Gründung und Ziele der Wiener Werkstätte
Inspiriert durch die neuen Eindrücke und mehrere Englandreisen wollten Hoffmann, Kolo Moser und Waerndorfer der industriellen Massenproduktion und dem erstarrten Historismus mit zeitgenössischen kunsthandwerklichen Qualitätsprodukten entgegenwirken und gründeten im Mai 1903 die Wiener Werkstätte als »Productivgenossenschaft von Kunsthandwerkern in Wien«. Mit Waerndorfer als »Kassier« und Hoffmann und Moser als künstlerischen Direktoren erhielt die Wiener Werkstätte vorerst ein Büro und Atelier in einer kleinen Wohnung in der Heumühlgasse 6. Noch im selben Jahr übersiedelten sie in die Neustiftgasse 32-34, worüber Joseph August Lux in der Deutschen Kunst und Dekoration berichtete:

»In einem weitläufigen Neubau in der Neustiftgasse hat diese Vereinigung von Kunsthandwerkern ihr Heim aufgeschlagen; drei weitläufige Stockwerke bergen den Komplex der ›Wiener Werkstätte‹, und zwar eigene Werkstätten für Metallarbeit, Gold und Silberarbeit, Buchbinderei, Lederarbeit, Tischlerei, Lackiererei, die Maschinenräume, die Bau-Bureaux, die Zeichensäle, den Ausstellungssaal.«

Am Anfang dominierten die Entwürfe von Hoffmann und Moser. Der englische Einfluss, aber auch die Orientierung an dem um die Jahrhundertwende populären japanischen Kunst- und Formempfinden waren unübersehbar: Schwarz-Weiß-Kontrast, quadratische Ornamentik und geometrische Formen prägten die Erzeugnisse, die meist mit dem charakteristischen Monogramm der Wiener Werkstätte und den Signets der einzelnen Mitarbeiter gekennzeichnet wurden. Neben der Aufwertung des Handwerks war die vorrangige Zielsetzung die »Zweckmäßigkeit« der Produkte, welche die Wiener Werkstätte in ihrem 1905 herausgegebenen Arbeitsprogramm formulierte:

»Wir wollen einen innigen Kontakt zwischen Publikum, Entwerfer und Handwerker schaffen. Wir gehen vom Zweck aus, die Gebrauchsfähigkeit ist uns erste Bedingung […] Es soll die Arbeit des Kunsthandwerkers mit demselben Maß gemessen werden wie die des Malers und Bildhauers.«

Zur kaufkräftigen Kundschaft zählten Industrielle und Persönlichkeiten des jüdischen Großbürgertums, darunter befanden sich die Familien Wittgenstein, Zuckerkandl, Gallia und Ast.
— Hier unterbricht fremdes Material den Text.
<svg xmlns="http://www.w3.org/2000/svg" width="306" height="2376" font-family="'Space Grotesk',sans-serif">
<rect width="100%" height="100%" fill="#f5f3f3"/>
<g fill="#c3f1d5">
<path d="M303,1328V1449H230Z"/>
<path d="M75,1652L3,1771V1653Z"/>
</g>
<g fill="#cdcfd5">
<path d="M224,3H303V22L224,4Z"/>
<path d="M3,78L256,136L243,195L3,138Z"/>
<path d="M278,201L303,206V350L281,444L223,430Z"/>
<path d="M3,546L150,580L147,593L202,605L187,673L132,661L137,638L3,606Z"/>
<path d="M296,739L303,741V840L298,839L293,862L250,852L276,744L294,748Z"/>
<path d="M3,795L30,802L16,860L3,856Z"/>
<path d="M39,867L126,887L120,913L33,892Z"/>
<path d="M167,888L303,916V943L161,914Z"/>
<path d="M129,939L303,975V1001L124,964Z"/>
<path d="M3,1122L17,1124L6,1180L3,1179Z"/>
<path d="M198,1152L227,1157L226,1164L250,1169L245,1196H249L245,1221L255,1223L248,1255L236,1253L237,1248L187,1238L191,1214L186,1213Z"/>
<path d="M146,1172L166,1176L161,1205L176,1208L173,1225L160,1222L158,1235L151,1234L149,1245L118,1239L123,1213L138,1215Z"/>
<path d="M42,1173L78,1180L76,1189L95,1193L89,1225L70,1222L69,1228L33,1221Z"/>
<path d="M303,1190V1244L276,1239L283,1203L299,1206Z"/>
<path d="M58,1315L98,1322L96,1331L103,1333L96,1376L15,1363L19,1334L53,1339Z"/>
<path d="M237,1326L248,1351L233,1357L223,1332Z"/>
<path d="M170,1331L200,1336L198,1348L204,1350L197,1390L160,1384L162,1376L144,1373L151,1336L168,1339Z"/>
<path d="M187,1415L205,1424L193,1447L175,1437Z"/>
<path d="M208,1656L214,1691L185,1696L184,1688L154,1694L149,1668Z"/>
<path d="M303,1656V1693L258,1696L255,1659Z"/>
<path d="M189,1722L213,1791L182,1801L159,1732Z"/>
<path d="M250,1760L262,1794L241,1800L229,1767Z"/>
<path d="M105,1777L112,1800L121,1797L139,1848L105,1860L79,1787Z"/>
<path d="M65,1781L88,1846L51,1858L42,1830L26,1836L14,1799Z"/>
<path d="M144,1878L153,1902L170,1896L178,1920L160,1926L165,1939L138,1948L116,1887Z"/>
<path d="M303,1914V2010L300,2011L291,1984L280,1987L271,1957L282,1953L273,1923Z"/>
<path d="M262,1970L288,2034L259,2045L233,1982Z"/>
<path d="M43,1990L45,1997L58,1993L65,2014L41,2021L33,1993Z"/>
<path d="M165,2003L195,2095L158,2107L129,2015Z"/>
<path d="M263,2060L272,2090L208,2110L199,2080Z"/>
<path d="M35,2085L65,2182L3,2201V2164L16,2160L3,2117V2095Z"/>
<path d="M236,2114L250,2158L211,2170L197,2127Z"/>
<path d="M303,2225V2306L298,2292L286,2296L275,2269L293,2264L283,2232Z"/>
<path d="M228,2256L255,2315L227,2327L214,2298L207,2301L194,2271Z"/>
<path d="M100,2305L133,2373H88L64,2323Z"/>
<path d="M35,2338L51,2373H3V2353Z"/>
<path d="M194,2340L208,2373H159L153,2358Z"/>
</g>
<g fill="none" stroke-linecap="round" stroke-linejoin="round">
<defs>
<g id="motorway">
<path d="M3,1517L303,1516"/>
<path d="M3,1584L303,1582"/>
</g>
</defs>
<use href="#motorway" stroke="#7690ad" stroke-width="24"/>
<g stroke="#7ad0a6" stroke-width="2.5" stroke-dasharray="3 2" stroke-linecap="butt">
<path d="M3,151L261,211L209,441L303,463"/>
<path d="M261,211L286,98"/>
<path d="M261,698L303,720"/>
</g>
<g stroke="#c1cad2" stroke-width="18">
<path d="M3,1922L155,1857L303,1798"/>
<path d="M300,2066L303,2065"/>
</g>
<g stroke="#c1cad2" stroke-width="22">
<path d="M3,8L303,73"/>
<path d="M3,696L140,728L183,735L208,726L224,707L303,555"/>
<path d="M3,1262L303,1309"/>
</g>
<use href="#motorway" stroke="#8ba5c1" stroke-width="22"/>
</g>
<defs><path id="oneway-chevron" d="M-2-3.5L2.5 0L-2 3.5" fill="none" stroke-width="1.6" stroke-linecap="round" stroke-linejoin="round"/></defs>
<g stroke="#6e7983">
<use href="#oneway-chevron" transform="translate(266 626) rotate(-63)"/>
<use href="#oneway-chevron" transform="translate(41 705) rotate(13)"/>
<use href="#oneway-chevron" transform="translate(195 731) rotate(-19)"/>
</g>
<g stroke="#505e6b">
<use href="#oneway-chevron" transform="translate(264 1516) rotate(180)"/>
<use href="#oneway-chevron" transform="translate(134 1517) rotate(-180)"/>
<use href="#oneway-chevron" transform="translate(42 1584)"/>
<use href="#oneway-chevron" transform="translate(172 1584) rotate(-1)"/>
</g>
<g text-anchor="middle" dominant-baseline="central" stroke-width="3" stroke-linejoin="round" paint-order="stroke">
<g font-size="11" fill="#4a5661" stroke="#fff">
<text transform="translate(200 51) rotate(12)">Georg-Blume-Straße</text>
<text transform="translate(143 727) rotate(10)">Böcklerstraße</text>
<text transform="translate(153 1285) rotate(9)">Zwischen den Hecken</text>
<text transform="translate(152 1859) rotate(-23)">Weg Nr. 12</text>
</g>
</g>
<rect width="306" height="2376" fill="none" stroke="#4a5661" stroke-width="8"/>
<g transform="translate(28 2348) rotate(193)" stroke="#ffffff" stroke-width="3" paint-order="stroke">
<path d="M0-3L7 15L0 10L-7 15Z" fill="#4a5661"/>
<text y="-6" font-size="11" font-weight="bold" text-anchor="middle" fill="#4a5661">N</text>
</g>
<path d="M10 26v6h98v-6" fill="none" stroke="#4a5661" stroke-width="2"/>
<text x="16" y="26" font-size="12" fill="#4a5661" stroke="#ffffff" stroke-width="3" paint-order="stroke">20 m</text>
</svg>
Aufträge, Großprojekte und Verkaufsangebot
Die Wiener Werkstätte fertigte jedoch nicht nur Einrichtungs- und Alltagsgegenstände, sondern erhielt auch architektonische Aufträge wie das Sanatorium Purkersdorf (1904-1906), die Ausstattung des Modesalons »Schwestern Flöge« (1904) und das Palais Stoclet (1905-1911) in Brüssel. Letzteres gilt als Hauptwerk der Wiener Werkstätte und symbolisiert am deutlichsten die Utopie des Gesamtkunstwerks. Hoffman entwarf das Bauwerk, Gustav Klimt lieferte seinen berühmten Mosaikfries Der Stocletfries (1905–1911, Privatbesitz) und Künstler wie Carl Otto Czeschka oder Ludwig Heinrich Jungnickel wirkten an der Ausstattung mit.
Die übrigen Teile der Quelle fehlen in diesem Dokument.